Your instructions: Look through the records below and copy each line that includes the word "pixels".

(Data for analysis)

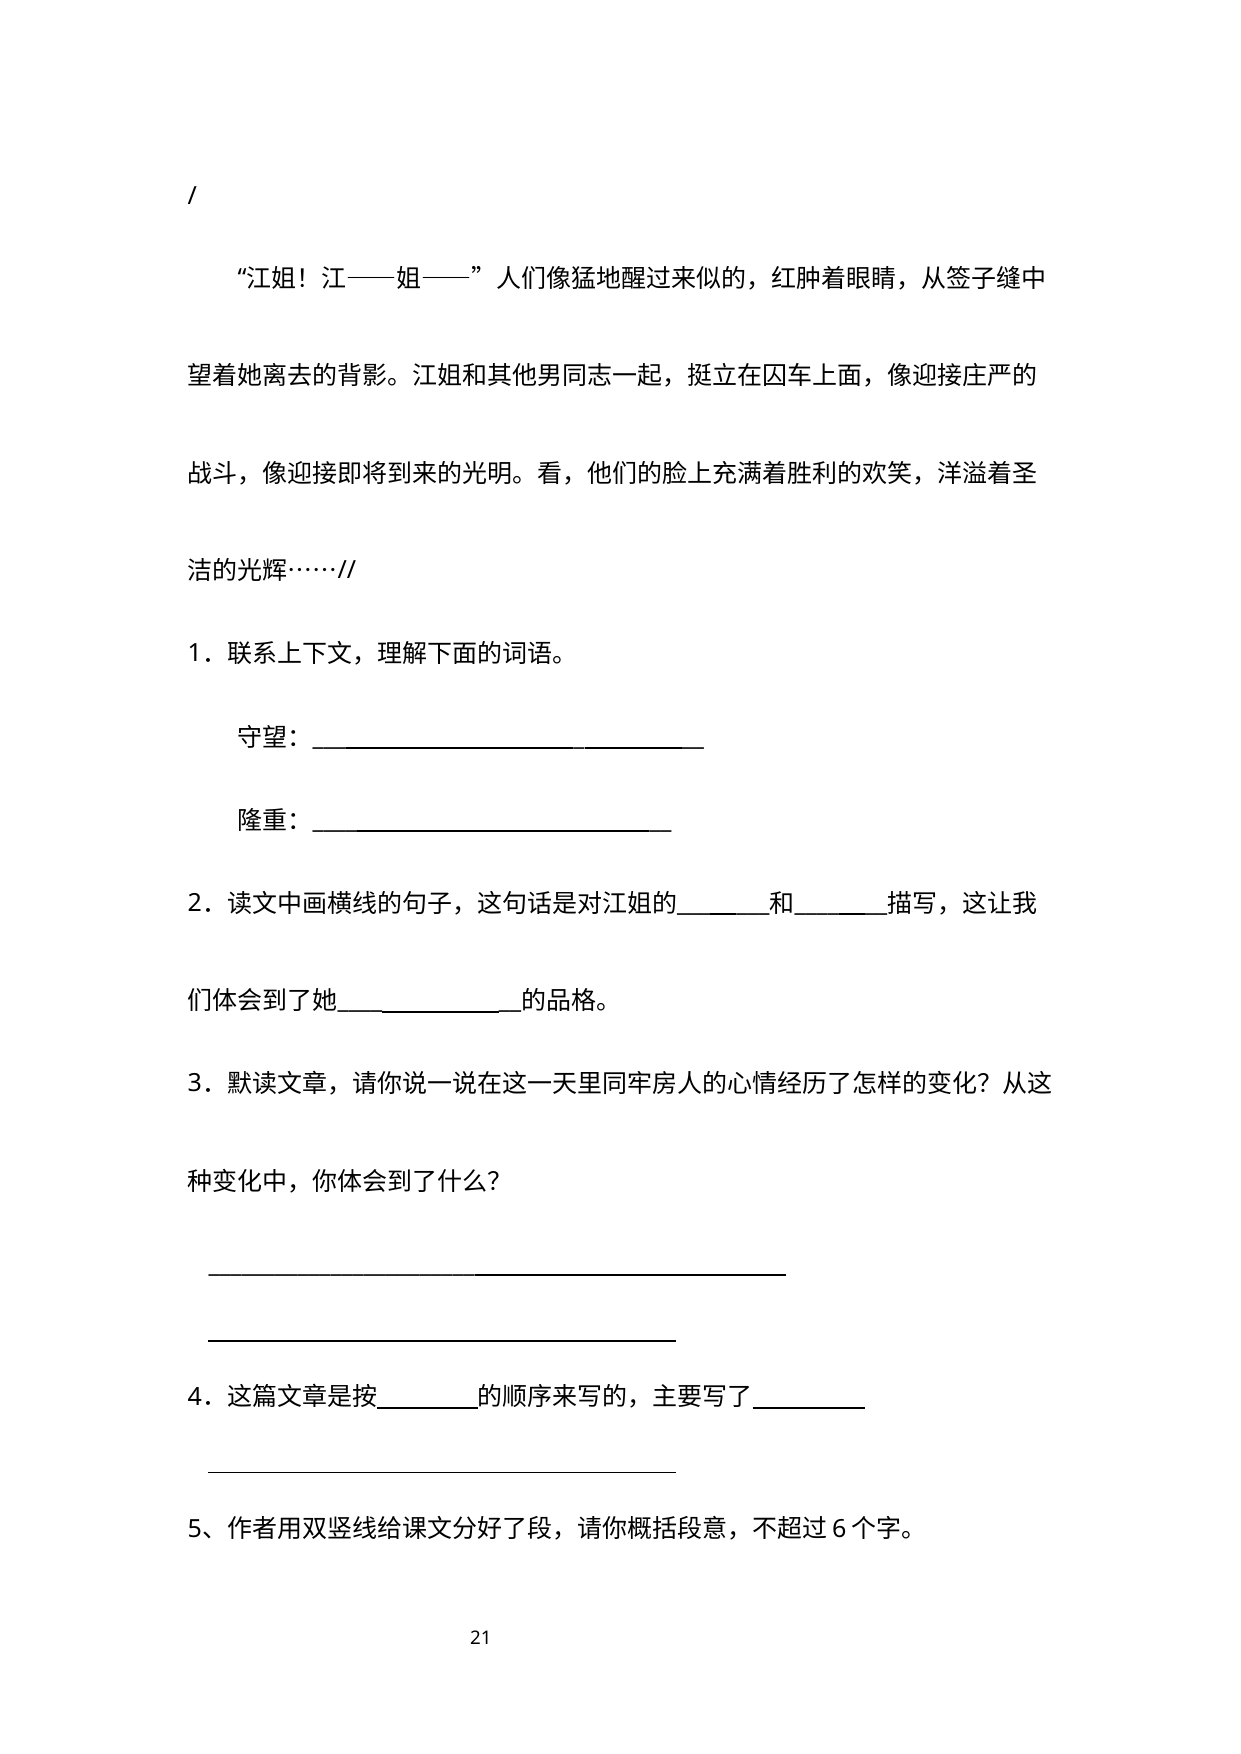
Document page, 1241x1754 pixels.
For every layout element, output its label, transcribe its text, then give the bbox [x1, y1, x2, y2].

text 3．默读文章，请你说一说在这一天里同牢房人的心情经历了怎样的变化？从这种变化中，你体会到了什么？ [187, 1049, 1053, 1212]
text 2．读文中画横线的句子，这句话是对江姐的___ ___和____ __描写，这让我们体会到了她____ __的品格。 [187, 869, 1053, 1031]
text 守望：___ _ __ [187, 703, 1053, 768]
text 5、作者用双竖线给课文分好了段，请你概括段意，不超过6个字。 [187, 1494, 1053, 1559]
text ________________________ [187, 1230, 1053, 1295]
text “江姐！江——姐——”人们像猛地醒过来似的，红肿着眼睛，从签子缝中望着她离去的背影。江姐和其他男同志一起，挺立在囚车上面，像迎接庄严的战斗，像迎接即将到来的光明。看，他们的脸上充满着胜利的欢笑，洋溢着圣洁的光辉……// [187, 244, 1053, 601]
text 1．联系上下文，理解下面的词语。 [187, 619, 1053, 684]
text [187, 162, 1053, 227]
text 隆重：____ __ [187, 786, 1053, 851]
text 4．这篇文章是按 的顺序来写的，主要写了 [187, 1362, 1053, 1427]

(End Data for analysis)
(Data for analysis)

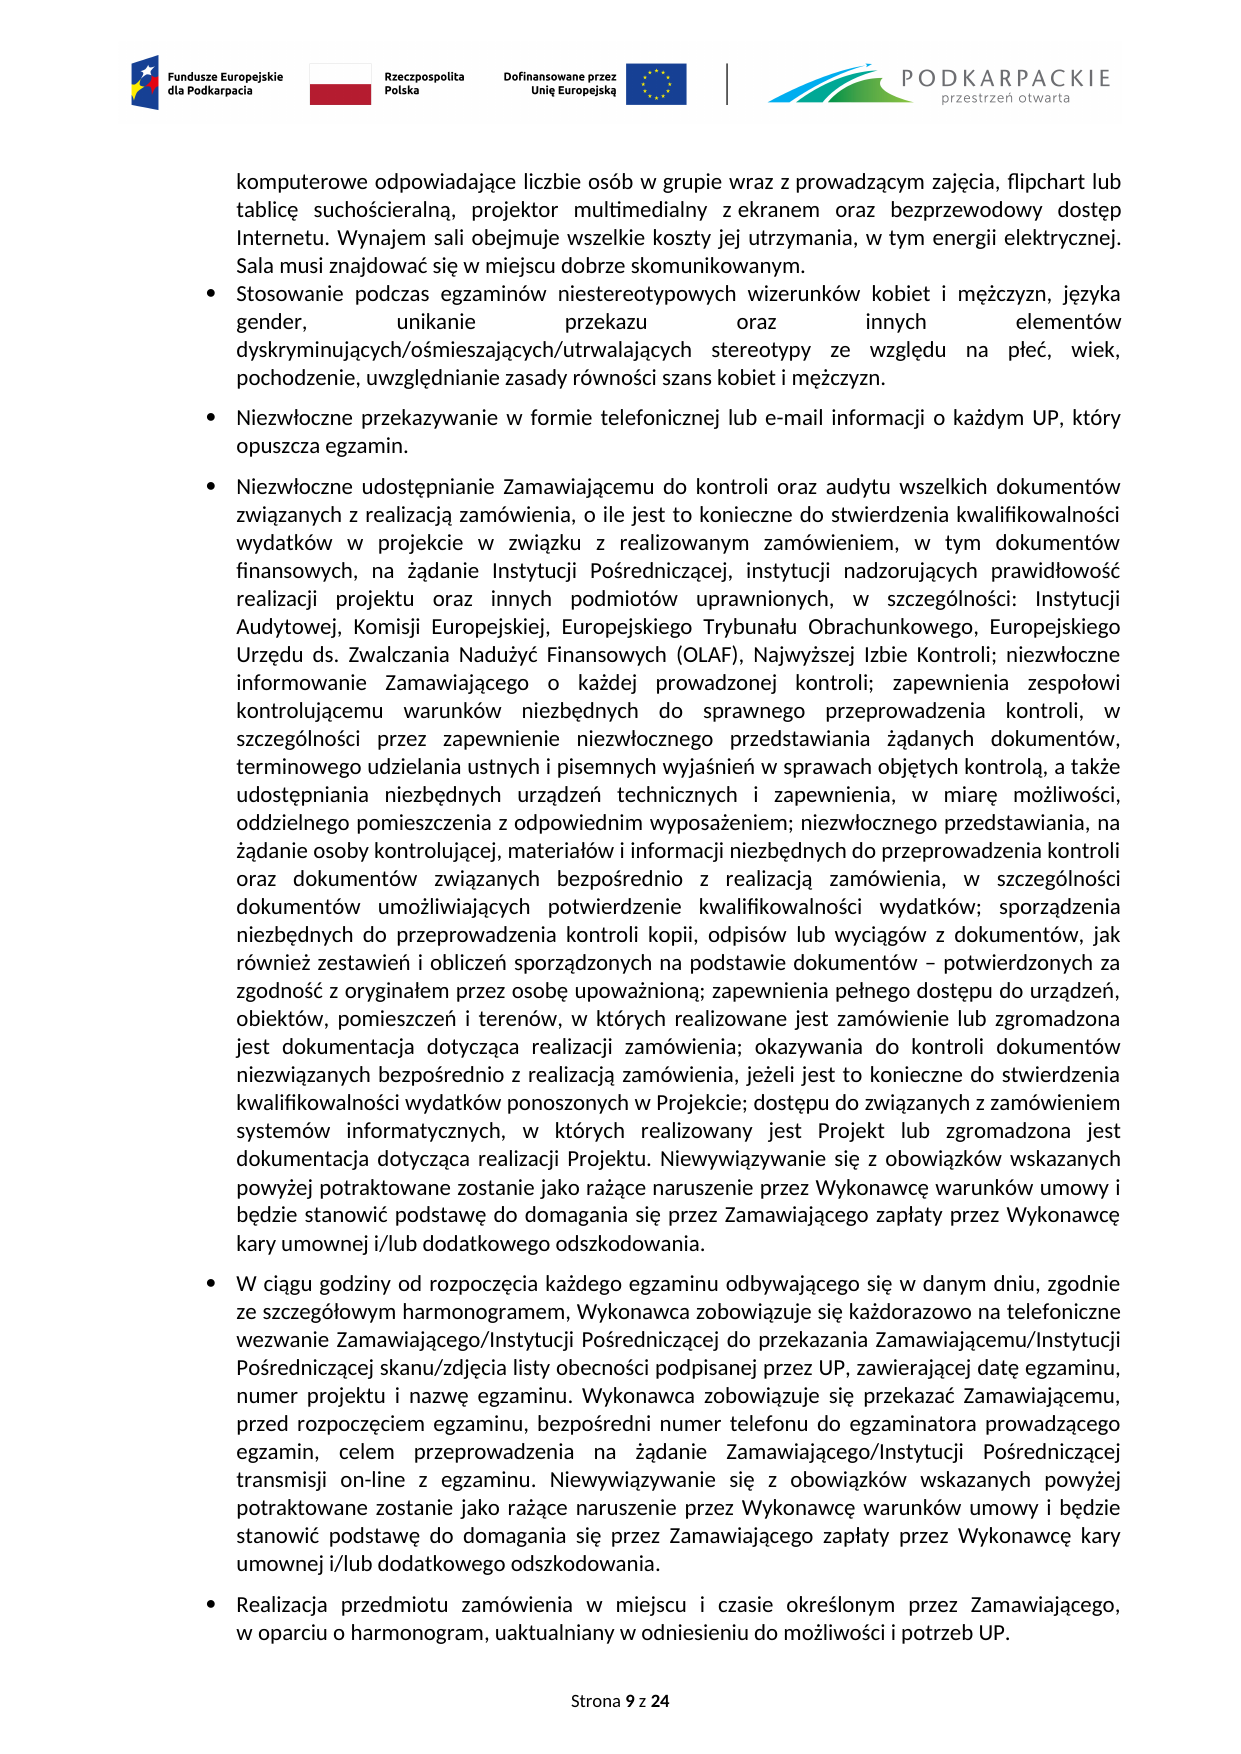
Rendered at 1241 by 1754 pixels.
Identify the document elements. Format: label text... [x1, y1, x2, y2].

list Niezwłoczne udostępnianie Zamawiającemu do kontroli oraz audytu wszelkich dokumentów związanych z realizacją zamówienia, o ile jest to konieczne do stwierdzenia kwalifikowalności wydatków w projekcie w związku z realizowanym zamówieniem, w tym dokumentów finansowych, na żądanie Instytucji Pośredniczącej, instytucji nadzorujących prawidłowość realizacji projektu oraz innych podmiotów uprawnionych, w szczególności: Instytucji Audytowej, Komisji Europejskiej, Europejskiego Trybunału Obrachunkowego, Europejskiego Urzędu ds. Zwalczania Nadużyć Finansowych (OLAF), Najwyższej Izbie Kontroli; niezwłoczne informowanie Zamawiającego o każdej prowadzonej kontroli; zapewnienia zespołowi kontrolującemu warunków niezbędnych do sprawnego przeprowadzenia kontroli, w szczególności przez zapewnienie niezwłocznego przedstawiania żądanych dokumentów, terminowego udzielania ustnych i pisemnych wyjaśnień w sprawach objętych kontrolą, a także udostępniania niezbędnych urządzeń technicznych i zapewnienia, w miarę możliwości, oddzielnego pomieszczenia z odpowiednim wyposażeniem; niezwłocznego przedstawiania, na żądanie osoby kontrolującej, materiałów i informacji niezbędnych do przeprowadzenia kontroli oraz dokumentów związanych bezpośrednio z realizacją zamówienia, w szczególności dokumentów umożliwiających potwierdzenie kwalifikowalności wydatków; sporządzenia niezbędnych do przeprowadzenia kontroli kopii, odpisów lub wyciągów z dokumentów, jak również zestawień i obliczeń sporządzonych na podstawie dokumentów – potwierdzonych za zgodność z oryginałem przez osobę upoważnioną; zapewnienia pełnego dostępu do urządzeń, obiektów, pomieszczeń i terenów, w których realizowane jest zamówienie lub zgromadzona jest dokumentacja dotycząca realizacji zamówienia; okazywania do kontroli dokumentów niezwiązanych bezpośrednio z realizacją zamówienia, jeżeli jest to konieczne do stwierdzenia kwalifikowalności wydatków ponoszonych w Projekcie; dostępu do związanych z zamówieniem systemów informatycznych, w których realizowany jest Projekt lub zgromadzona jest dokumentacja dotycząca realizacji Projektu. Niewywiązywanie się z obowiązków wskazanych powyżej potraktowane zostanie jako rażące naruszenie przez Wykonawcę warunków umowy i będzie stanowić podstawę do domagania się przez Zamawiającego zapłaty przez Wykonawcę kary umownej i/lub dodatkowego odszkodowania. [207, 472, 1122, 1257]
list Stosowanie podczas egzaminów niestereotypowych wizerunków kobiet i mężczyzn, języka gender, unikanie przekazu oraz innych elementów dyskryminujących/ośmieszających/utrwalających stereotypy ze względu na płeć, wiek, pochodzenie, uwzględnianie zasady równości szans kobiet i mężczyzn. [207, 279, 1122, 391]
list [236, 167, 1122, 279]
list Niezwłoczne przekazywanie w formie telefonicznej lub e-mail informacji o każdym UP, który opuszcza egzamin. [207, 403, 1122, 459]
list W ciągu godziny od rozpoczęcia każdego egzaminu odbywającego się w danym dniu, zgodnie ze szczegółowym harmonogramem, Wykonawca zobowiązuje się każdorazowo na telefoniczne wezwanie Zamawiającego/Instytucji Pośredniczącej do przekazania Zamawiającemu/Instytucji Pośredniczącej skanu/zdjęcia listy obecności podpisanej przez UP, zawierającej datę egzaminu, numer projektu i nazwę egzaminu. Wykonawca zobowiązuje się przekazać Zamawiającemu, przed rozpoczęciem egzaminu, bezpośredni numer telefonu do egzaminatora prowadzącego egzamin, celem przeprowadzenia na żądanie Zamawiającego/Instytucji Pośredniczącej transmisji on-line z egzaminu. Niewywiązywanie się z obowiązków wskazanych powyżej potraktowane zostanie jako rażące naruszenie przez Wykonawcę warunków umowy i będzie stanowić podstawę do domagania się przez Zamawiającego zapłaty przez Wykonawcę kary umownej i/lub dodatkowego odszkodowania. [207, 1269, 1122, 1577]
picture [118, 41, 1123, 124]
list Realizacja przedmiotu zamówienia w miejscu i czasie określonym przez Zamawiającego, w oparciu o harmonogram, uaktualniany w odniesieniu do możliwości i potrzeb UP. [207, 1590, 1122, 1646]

(End Data for analysis)

Task solution:
Document page, 1241x1754 pixels.
Rendered at 1241 by 1754 pixels.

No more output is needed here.